Por Márcia Fernanda Peçanha Martins*
Por muito tempo achei que a ausência é falta. E lastimava, ignorante, a falta. Hoje, não a lastimo. Não há falta na ausência. A ausência é um estar em mim. E sinto-a, branca, tão pegada, aconchegada nos meus braços, que rio e danço e invento exclamações alegres, porque a ausência assimilada, ninguém a rouba mais de mim. Pego emprestado o poema de Carlos Drummond de Andrade para justificar que não tenho muitos sorrisos, não ofereço tantas divagações neste artigo e trago uma dor dilacerante, que aumenta a cada dia em vez de me abandonar. Ela tem sido compartilhada nos últimos dois anos pelos familiares: mãe, irmão, cunhada e amiga, irmã e cunhado, sobrinhos e filha.
É que me habituei, desde 12 de maio de 2003, a embalar a tua ausência dentro de mim e acomodei minha saudade num lado bem escondido do coração, onde nós dois nos encontramos vez em quando. Dedé, Dédi, Luli ou simplesmente mano, como tenho me enganado desde a tua morte. Isso tem desculpa? Perdão, mano. Sei que não aprovarias jamais essa minha atitude de sofrimento. Sei que tentas me alertar para levantar a cabeça e tocar o barco, nas vezes em que sinto deixar escapar a bússola da minha vida. Sei que continuas sendo, como em vida, o meu grande anjo da guarda.
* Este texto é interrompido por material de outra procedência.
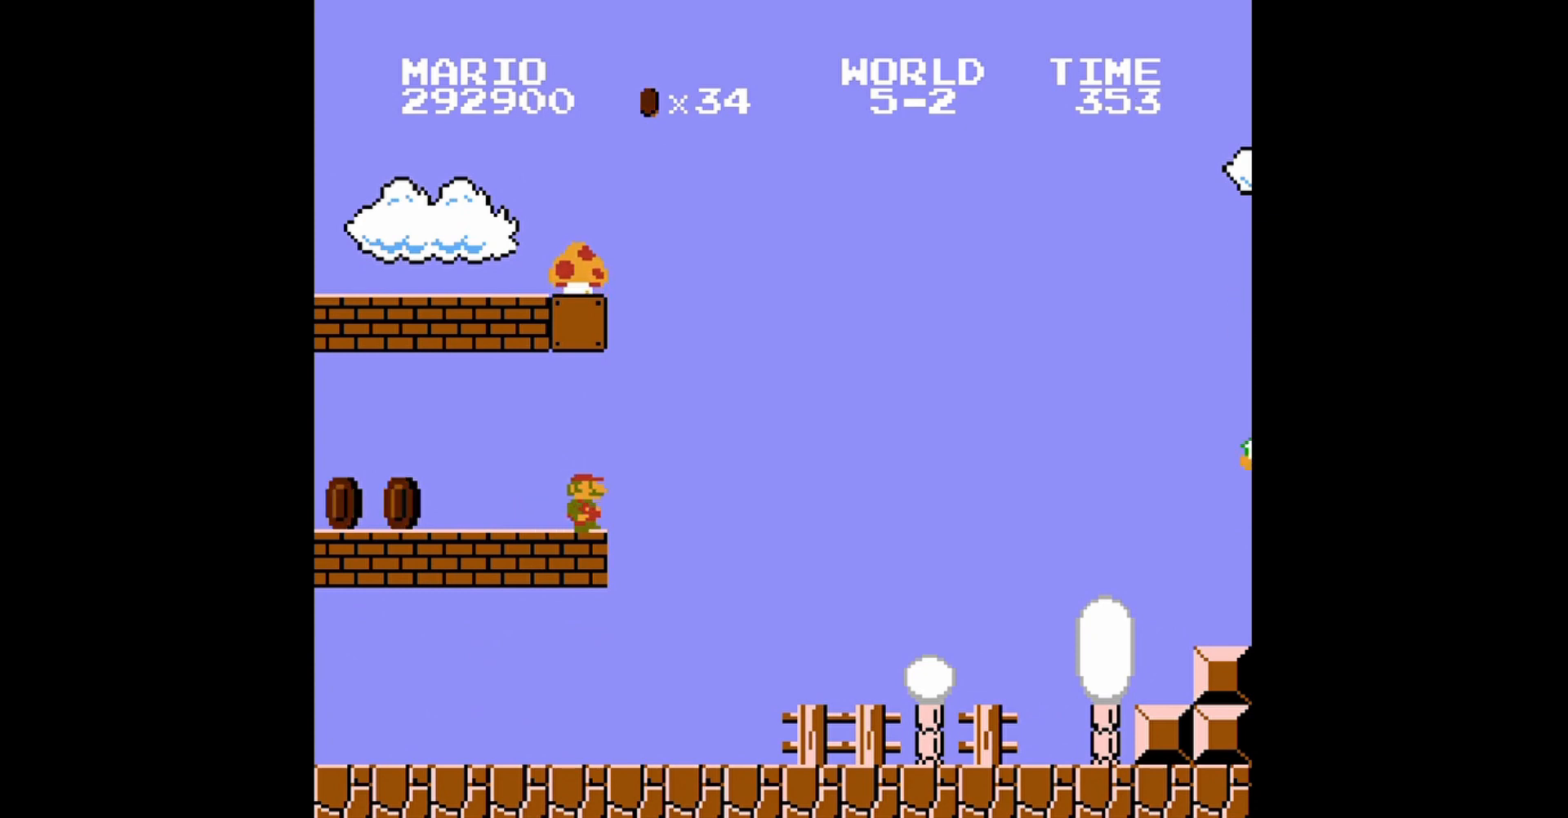
{"buttons": ["A", "B", "DPAD_LEFT"], "events": [[80, "A", "down"], [80, "DPAD_RIGHT", "up"], [200, "DPAD_LEFT", "down"], [280, "DPAD_UP", "down"], [480, "DPAD_UP", "up"]]}
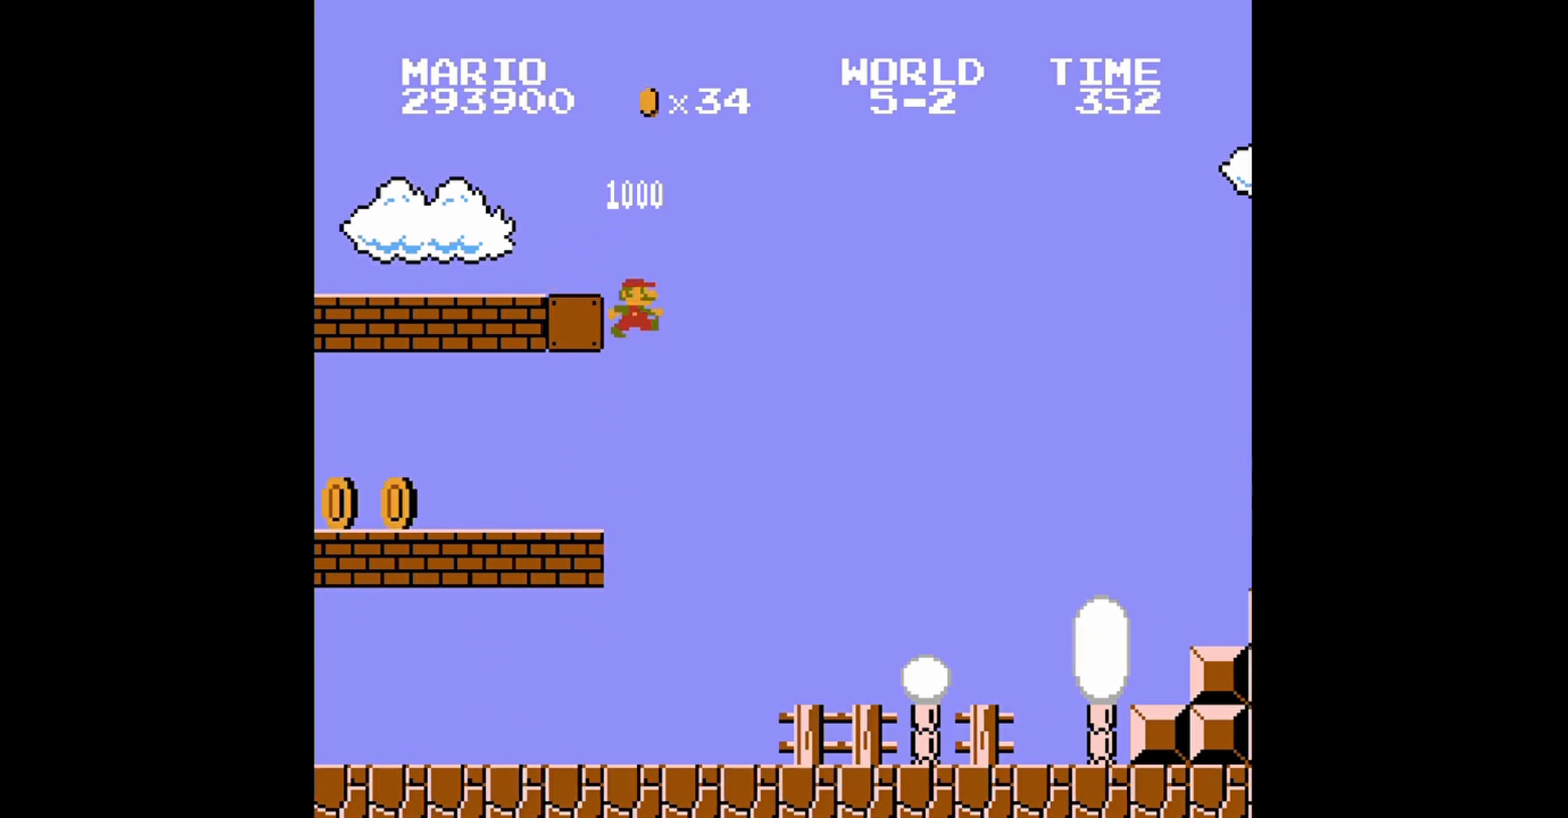
{"buttons": ["B"], "events": [[40, "DPAD_LEFT", "up"], [120, "A", "up"], [200, "DPAD_RIGHT", "down"], [520, "DPAD_RIGHT", "up"]]}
Ao analisar o poema de Drummond, consegui decifrar um pouco o meu comportamento nestes anos em que imaginava, erroneamente, sentir a tua falta. Novo engano, mostrou o poeta. A tua ausência está sempre em mim. Quando tento definir o que sinto toda vez que preciso enlouquecidamente do teu afago, da cumplicidade de teus olhos claros, das tuas palavras de amizade, mesmo quando elas precisavam ser cruéis e eu não queria escutá-las e, principalmente, quando solicito a tua presença, sempre, eterno irmão e companheiro ao meu lado.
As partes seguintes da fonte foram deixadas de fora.